These mini mushroom tartlets are perfect party fare. Made with less than 10 ingredients, one of them being our nutty, rich Roth Grand Cru® cheese.
Recipe by: Yumna Jawad, Feel Good Foodie
Recipe by: Yumna Jawad, Feel Good Foodie
Ingredients
- 1 sheet puff pastry, thawed according to package instructions
- 2 large onions, chopped
- 4 tablespoons olive oil, divided
- 1/4 teaspoon salt
- 1 teaspoon brown sugar
- 8 ounces mushrooms, thinly sliced
- 2 garlic cloves, pressed
- 2 tablespoons rosemary or thyme, minced
- 1 egg + 1 tablespoon water, beaten together
- 3/4 cup Roth Grand Cru® cheese, shredded
- Fresh rosemary, thyme or parsley, for garnish
Method
- Preheat the oven to 400 degrees F.
- In a large pan over medium heat, heat 2 tablespoons of olive oil. Add the onions and cook for 15 minutes, stirring occasionally until soft and golden. Stir in the brown sugar and salt, then add the mushrooms. Cook until the mushrooms are caramelized, about 5 to 7 minutes.
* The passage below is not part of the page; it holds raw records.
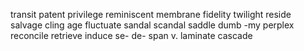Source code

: transit patent
privilege
reminiscent
membrane
fidelity
twilight
reside
salvage
cling
<lever>age
fluctuate
sandal scandal saddle
dumb -my
perplex
reconcile
retrieve
induce se- de-
span v.
laminate
cascade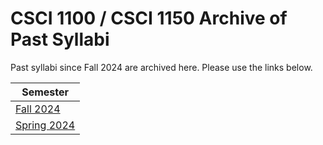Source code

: # CSCI 1100 / CSCI 1150 Archive of Past Syllabi

Past syllabi since Fall 2024 are archived here. Please use the links below.

| Semester |
|----------|
| [Fall 2024](./202480) |
| [Spring 2024](./202510) |
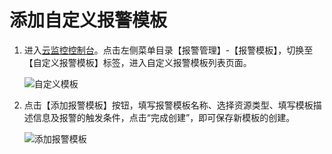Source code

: # 添加自定义报警模板

1. 进入[云监控控制台](https://cms-console.jdcloud.com/overview)。点击左侧菜单目录【报警管理】-【报警模板】，切换至【自定义报警模板】标签，进入自定义报警模板列表页面。  

    ![自定义模板](../../../../../../image/Cloud-Monitor/9-mb-zdy.png)  

2. 点击【添加报警模板】按钮，填写报警模板名称、选择资源类型、填写模板描述信息及报警的触发条件，点击“完成创建”，即可保存新模板的创建。  

   ![添加报警模板](../../../../../../image/Cloud-Monitor/9-mb-zdy-tj.png) 

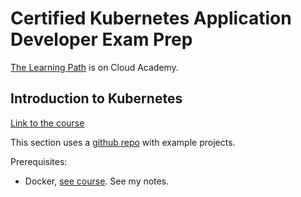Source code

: # Certified Kubernetes Application Developer Exam Prep

[The Learning Path](https://cloudacademy.com/learning-paths/certified-kubernetes-application-developer-ckad-exam-preparation-1-3086/) is on Cloud Academy.

## Introduction to Kubernetes
[Link to the course](https://cloudacademy.com/course/introduction-to-kubernetes/introduction/)

This section uses a [github repo](https://github.com/cloudacademy/intro-to-k8s) with example projects.

Prerequisites:
* Docker, [see course](https://cloudacademy.com/learning-paths/cloud-academy-docker-in-depth-129/). See my notes. 
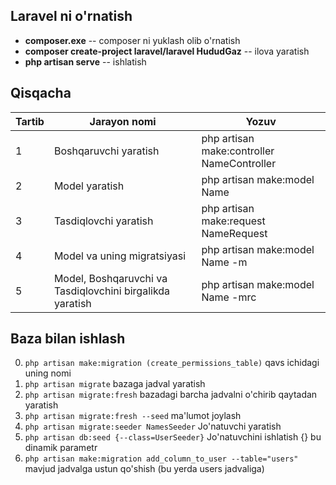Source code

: ## Laravel ni o'rnatish

- **composer.exe** -- composer ni yuklash olib o'rnatish
- **composer create-project laravel/laravel HududGaz** -- ilova yaratish
- **php artisan serve** -- ishlatish

## Qisqacha
<table style="width: 100%">
    <thead>
        <th>Tartib</th>
        <th>Jarayon nomi</th>
        <th>Yozuv</th>
    </thead>
    <tbody>
        <tr>
            <td>1</td>
            <td>Boshqaruvchi yaratish</td>
            <td>php artisan make:controller NameController</td>
        </tr>
        <tr>
            <td>2</td>
            <td>Model yaratish</td>
            <td>php artisan make:model Name</td>
        </tr>
        <tr>
            <td>3</td>
            <td>Tasdiqlovchi yaratish</td>
            <td>php artisan make:request NameRequest</td>
        </tr>
        <tr>
            <td>4</td>
            <td>Model va uning migratsiyasi</td>
            <td>php artisan make:model Name -m</td>
        </tr>
        <tr>
            <td>5</td>
            <td>Model, Boshqaruvchi va Tasdiqlovchini birgalikda yaratish</td>
            <td>php artisan make:model Name -mrc</td>
        </tr>
    </tbody>
</table>

## Baza bilan ishlash
0. ``php artisan make:migration (create_permissions_table)`` qavs ichidagi uning nomi
1. ``php artisan migrate`` bazaga jadval yaratish
2. ``php artisan migrate:fresh`` bazadagi barcha jadvalni o'chirib qaytadan yaratish
3. ``php artisan migrate:fresh --seed`` ma'lumot joylash
4. ``php artisan migrate:seeder NamesSeeder`` Jo'natuvchi yaratish
5. ``php artisan db:seed {--class=UserSeeder}`` Jo'natuvchini ishlatish {} bu dinamik parametr
6. ``php artisan make:migration add_column_to_user --table="users"`` mavjud jadvalga ustun qo'shish (bu yerda users jadvaliga)


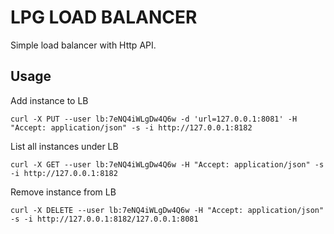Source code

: # LPG LOAD BALANCER

Simple load balancer with Http API.


## Usage

Add instance to LB

    curl -X PUT --user lb:7eNQ4iWLgDw4Q6w -d 'url=127.0.0.1:8081' -H "Accept: application/json" -s -i http://127.0.0.1:8182

List all instances under LB

    curl -X GET --user lb:7eNQ4iWLgDw4Q6w -H "Accept: application/json" -s -i http://127.0.0.1:8182

Remove instance from LB

    curl -X DELETE --user lb:7eNQ4iWLgDw4Q6w -H "Accept: application/json" -s -i http://127.0.0.1:8182/127.0.0.1:8081
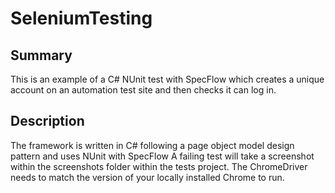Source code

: # SeleniumTesting

## Summary
This is an example of a C# NUnit test with SpecFlow which creates a unique account on an automation test site and then checks it can log in.

## Description
The framework is written in C# following a page object model design pattern and uses NUnit with SpecFlow
A failing test will take a screenshot within the screenshots folder within the tests project.
The ChromeDriver needs to match the version of your locally installed Chrome to run.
Stir in the garlic and rosemary or thyme and cook together until fragrant, about 1 to 2 more minutes. Turn off the heat, and set aside.
- Unfold the pastry sheet on a lightly floured surface. Roll the pastry sheet into an 18- x 9-inch rectangle. Cut into 18 (3-inch) squares. Press the pastry squares into 18 muffin-pan cups. Brush the edges of the pastries with the egg. Prick the centers of the pastries with a fork.
- Spoon about 2 tablespoons of the onion and mushroom mixture into each square. Top with about 1/2 tablespoon cheese.
- Bake the tartlets until they’re golden brown, about 18 to 20 minutes. Remove the pastries from the muffin pans, and cool on wire racks for 10 minutes. Garnish with fresh additional fresh rosemary, thyme or parsley, if desired.